> **EXERCISE DATA**:
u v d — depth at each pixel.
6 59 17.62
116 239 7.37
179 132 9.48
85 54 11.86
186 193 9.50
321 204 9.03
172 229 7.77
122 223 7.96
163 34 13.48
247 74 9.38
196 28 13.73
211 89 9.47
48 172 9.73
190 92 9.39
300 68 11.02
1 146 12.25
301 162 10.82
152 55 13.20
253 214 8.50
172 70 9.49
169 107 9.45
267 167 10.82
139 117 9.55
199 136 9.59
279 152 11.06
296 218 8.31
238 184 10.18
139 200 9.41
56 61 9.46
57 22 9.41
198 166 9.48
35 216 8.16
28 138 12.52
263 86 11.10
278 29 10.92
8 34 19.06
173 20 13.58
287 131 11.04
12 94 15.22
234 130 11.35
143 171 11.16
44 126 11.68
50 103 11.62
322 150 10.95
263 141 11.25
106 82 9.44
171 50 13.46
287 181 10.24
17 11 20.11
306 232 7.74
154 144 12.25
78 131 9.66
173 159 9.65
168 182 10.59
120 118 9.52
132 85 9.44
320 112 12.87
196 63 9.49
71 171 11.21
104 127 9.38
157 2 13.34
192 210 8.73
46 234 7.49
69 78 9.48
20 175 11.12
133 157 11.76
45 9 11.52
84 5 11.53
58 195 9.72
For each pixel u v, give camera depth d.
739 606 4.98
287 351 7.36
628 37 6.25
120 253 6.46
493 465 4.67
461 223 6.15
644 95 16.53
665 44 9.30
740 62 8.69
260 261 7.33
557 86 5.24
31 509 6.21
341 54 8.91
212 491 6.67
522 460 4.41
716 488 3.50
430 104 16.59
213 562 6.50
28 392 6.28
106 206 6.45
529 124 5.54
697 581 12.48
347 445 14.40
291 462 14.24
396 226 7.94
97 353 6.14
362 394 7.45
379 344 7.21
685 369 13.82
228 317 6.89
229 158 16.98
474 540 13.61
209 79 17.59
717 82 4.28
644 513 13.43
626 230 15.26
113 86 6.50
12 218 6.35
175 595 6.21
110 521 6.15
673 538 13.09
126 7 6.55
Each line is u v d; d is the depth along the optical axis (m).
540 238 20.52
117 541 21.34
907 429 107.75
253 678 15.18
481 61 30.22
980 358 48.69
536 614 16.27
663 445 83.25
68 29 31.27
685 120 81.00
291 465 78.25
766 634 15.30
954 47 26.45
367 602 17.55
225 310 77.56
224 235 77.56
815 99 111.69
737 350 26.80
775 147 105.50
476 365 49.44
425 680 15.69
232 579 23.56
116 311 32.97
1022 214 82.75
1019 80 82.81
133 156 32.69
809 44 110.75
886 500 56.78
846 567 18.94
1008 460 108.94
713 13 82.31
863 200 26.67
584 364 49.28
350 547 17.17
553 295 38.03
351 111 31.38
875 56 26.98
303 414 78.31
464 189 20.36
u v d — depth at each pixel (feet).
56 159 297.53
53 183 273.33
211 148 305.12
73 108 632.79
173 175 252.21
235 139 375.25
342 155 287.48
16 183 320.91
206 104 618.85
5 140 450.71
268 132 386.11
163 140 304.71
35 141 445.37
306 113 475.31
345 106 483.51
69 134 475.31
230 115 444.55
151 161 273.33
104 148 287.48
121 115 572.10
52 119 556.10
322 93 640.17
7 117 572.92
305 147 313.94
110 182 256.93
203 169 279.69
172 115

> **TASK STATEMENT**: Output the material above in full. Change nothing.

> **EXERCISE RESULT**:
u v d — depth at each pixel.
6 59 17.62
116 239 7.37
179 132 9.48
85 54 11.86
186 193 9.50
321 204 9.03
172 229 7.77
122 223 7.96
163 34 13.48
247 74 9.38
196 28 13.73
211 89 9.47
48 172 9.73
190 92 9.39
300 68 11.02
1 146 12.25
301 162 10.82
152 55 13.20
253 214 8.50
172 70 9.49
169 107 9.45
267 167 10.82
139 117 9.55
199 136 9.59
279 152 11.06
296 218 8.31
238 184 10.18
139 200 9.41
56 61 9.46
57 22 9.41
198 166 9.48
35 216 8.16
28 138 12.52
263 86 11.10
278 29 10.92
8 34 19.06
173 20 13.58
287 131 11.04
12 94 15.22
234 130 11.35
143 171 11.16
44 126 11.68
50 103 11.62
322 150 10.95
263 141 11.25
106 82 9.44
171 50 13.46
287 181 10.24
17 11 20.11
306 232 7.74
154 144 12.25
78 131 9.66
173 159 9.65
168 182 10.59
120 118 9.52
132 85 9.44
320 112 12.87
196 63 9.49
71 171 11.21
104 127 9.38
157 2 13.34
192 210 8.73
46 234 7.49
69 78 9.48
20 175 11.12
133 157 11.76
45 9 11.52
84 5 11.53
58 195 9.72
For each pixel u v, give camera depth d.
739 606 4.98
287 351 7.36
628 37 6.25
120 253 6.46
493 465 4.67
461 223 6.15
644 95 16.53
665 44 9.30
740 62 8.69
260 261 7.33
557 86 5.24
31 509 6.21
341 54 8.91
212 491 6.67
522 460 4.41
716 488 3.50
430 104 16.59
213 562 6.50
28 392 6.28
106 206 6.45
529 124 5.54
697 581 12.48
347 445 14.40
291 462 14.24
396 226 7.94
97 353 6.14
362 394 7.45
379 344 7.21
685 369 13.82
228 317 6.89
229 158 16.98
474 540 13.61
209 79 17.59
717 82 4.28
644 513 13.43
626 230 15.26
113 86 6.50
12 218 6.35
175 595 6.21
110 521 6.15
673 538 13.09
126 7 6.55
Each line is u v d; d is the depth along the optical axis (m).
540 238 20.52
117 541 21.34
907 429 107.75
253 678 15.18
481 61 30.22
980 358 48.69
536 614 16.27
663 445 83.25
68 29 31.27
685 120 81.00
291 465 78.25
766 634 15.30
954 47 26.45
367 602 17.55
225 310 77.56
224 235 77.56
815 99 111.69
737 350 26.80
775 147 105.50
476 365 49.44
425 680 15.69
232 579 23.56
116 311 32.97
1022 214 82.75
1019 80 82.81
133 156 32.69
809 44 110.75
886 500 56.78
846 567 18.94
1008 460 108.94
713 13 82.31
863 200 26.67
584 364 49.28
350 547 17.17
553 295 38.03
351 111 31.38
875 56 26.98
303 414 78.31
464 189 20.36
u v d — depth at each pixel (feet).
56 159 297.53
53 183 273.33
211 148 305.12
73 108 632.79
173 175 252.21
235 139 375.25
342 155 287.48
16 183 320.91
206 104 618.85
5 140 450.71
268 132 386.11
163 140 304.71
35 141 445.37
306 113 475.31
345 106 483.51
69 134 475.31
230 115 444.55
151 161 273.33
104 148 287.48
121 115 572.10
52 119 556.10
322 93 640.17
7 117 572.92
305 147 313.94
110 182 256.93
203 169 279.69
172 115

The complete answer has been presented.